[Opening SELECTED EXTRACT section]
Credit: China Worldbest PHOTO
Worldbest Group is hoping to set up research projects with foreign organizations.

After acquiring Shanghai Pharmaceutical, Worldbest hired management consulting firm McKinsey & Co. for advice before proceeding to reorganize the firm into four businesses: antibiotics, over-the-counter drugs, traditional Chinese medicines, and pharmaceutical ingredients. Worldbest strives to reassign workers within the group instead of laying them off, Lu says. Some people were told to go, but this was kept to a minimum, he adds.

There is plenty of scope for reassignment within the group, as business is now expanding in numerous directions. The firm is beefing up its R&D operations, both by building new labs in Shanghai and by strengthening cooperation with Chinese research institutes. Worldbest is moreover keen to hire foreign-trained scientists who could help it launch research projects with foreign organizations.
[Closing SELECTED EXTRACT section]
[Opening SUPPLIED INFORMATION section]
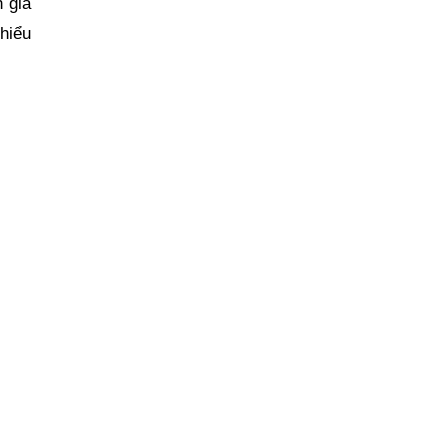
 giá
 hiểu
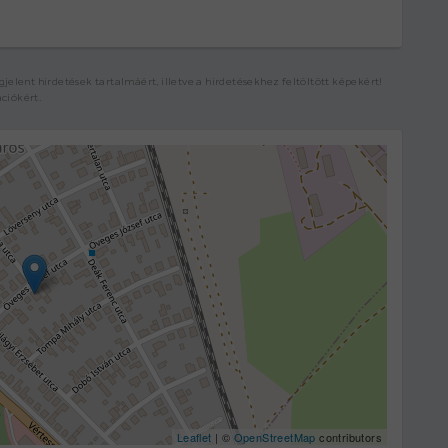
elent hirdetések tartalmáért, illetve a hirdetésekhez feltöltött képekért!
ációkért.
Leaflet
| ©
OpenStreetMap
contributors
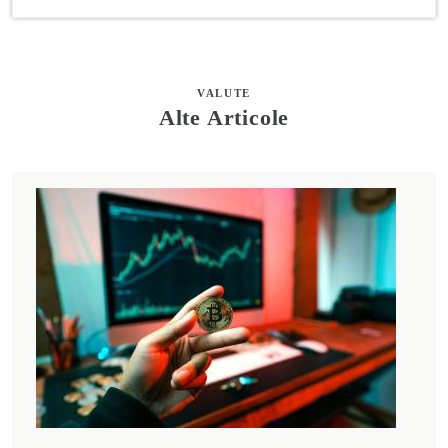
VALUTE
Alte Articole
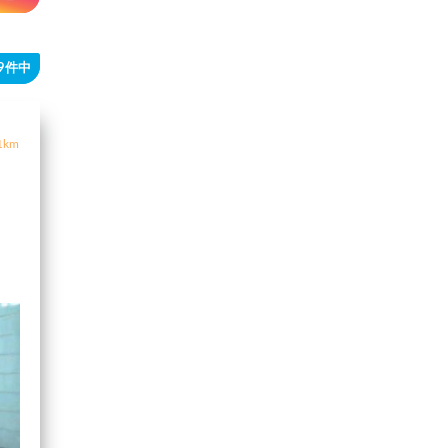
29件中
1km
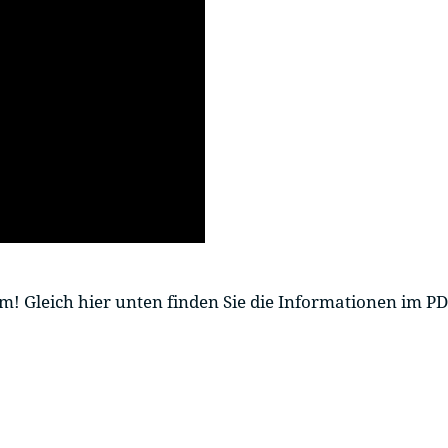
em! Gleich hier unten finden Sie die Informationen im P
[Closing SUPPLIED INFORMATION section]
--- PROBLEM TO WORK ON ---
Please write out the full Worldbest Group excerpt above, word for word.

--- REPLY TO THE EXERCISE ---
Credit: China Worldbest PHOTO
Worldbest Group is hoping to set up research projects with foreign organizations.

After acquiring Shanghai Pharmaceutical, Worldbest hired management consulting firm McKinsey & Co. for advice before proceeding to reorganize the firm into four businesses: antibiotics, over-the-counter drugs, traditional Chinese medicines, and pharmaceutical ingredients. Worldbest strives to reassign workers within the group instead of laying them off, Lu says. Some people were told to go, but this was kept to a minimum, he adds.

There is plenty of scope for reassignment within the group, as business is now expanding in numerous directions. The firm is beefing up its R&D operations, both by building new labs in Shanghai and by strengthening cooperation with Chinese research institutes. Worldbest is moreover keen to hire foreign-trained scientists who could help it launch research projects with foreign organizations.